→ Directions: Reproduce word for word the passage of the Forever Peace review from "Take the horrors" to "it was written.".

Take the horrors of the Vietnam War, combine them with an advanced state of virtual reality where human soldiers control their soldier boys — or mechanical soldiers — remotely, and throw in a new hi-tech weapon that threatens to end life as we know it, and you have Joe Haldeman’s latest novel, Forever Peace.
As Haldeman himself explains before beginning this novel, Forever Peace is not a continuation of his 1975 book, The Forever War (which won the Hugo, Nebula and Ditmar Awards). Rather, it is an extended look at some of that novel’s problems that did not exist (mainly due to technological advances of the last two decades) at the time it was written.
The year is 2043, and the Ngumi War, a conflict between the Haves and the Have-Nots, rages on. Mechanics, such as Julian Class, have the technology to “jack” – or be connected electronically – into their fighting machines from a remote location, thus limiting human soldiers’ chances of actually seeing combat firsthand and risking their lives; it is an extreme form of virtual reality that can best be described as a ‘virtual war,’ but with real-life casualties.

→ Extracted data:
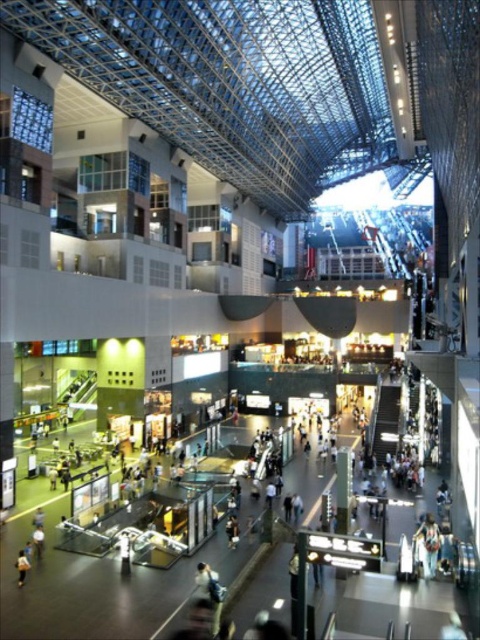
Which is more to the right, floral fabric dress at center or light brown leather jacket at lower left?

Positioned to the right is floral fabric dress at center.

From the picture: Can you confirm if floral fabric dress at center is smaller than light brown leather jacket at lower left?

No.

The height and width of the screenshot is (640, 480). I want to click on floral fabric dress at center, so click(x=428, y=545).

Looking at this image, how distant is floral fabric dress at center from white fabric person at center?

A distance of 93.82 feet exists between floral fabric dress at center and white fabric person at center.

Between floral fabric dress at center and white fabric person at center, which one has less height?

With less height is white fabric person at center.

Which is behind, point (416, 536) or point (128, 568)?

Positioned behind is point (416, 536).

You are a GUI agent. You are given a task and a screenshot of the screen. Output one action in this format:
    pyautogui.click(x=<x>, y=<y>)
    Task: Click on the floral fabric dress at center
    Image resolution: width=480 pixels, height=640 pixels.
    Given the screenshot: What is the action you would take?
    pyautogui.click(x=428, y=545)

Does white fabric person at center have a lesser height compared to light brown leather jacket at lower left?

Indeed, white fabric person at center has a lesser height compared to light brown leather jacket at lower left.

What do you see at coordinates (124, 554) in the screenshot?
I see `white fabric person at center` at bounding box center [124, 554].

Identify the location of white fabric person at center. (124, 554).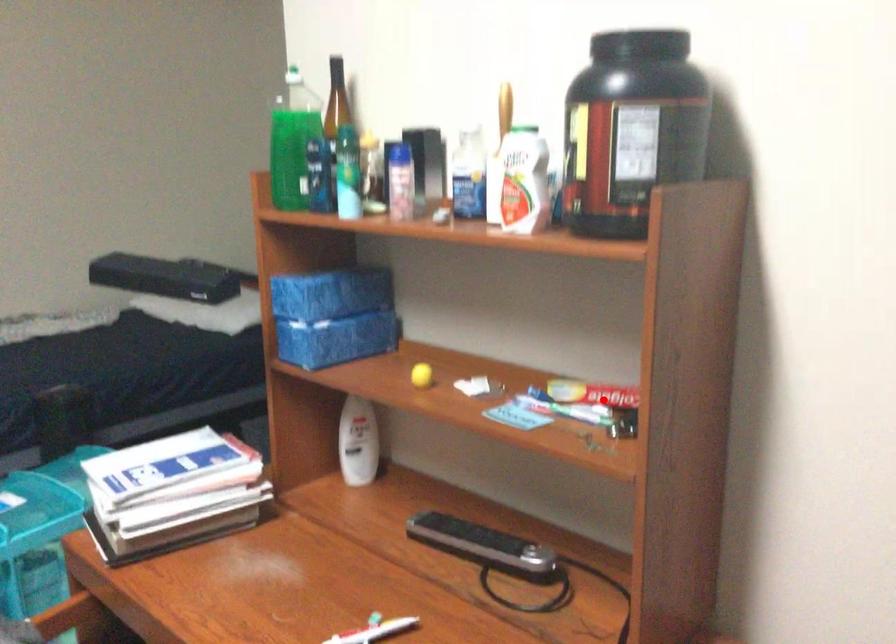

→ Answer box:
Take the horrors of the Vietnam War, combine them with an advanced state of virtual reality where human soldiers control their soldier boys — or mechanical soldiers — remotely, and throw in a new hi-tech weapon that threatens to end life as we know it, and you have Joe Haldeman’s latest novel, Forever Peace.
As Haldeman himself explains before beginning this novel, Forever Peace is not a continuation of his 1975 book, The Forever War (which won the Hugo, Nebula and Ditmar Awards). Rather, it is an extended look at some of that novel’s problems that did not exist (mainly due to technological advances of the last two decades) at the time it was written.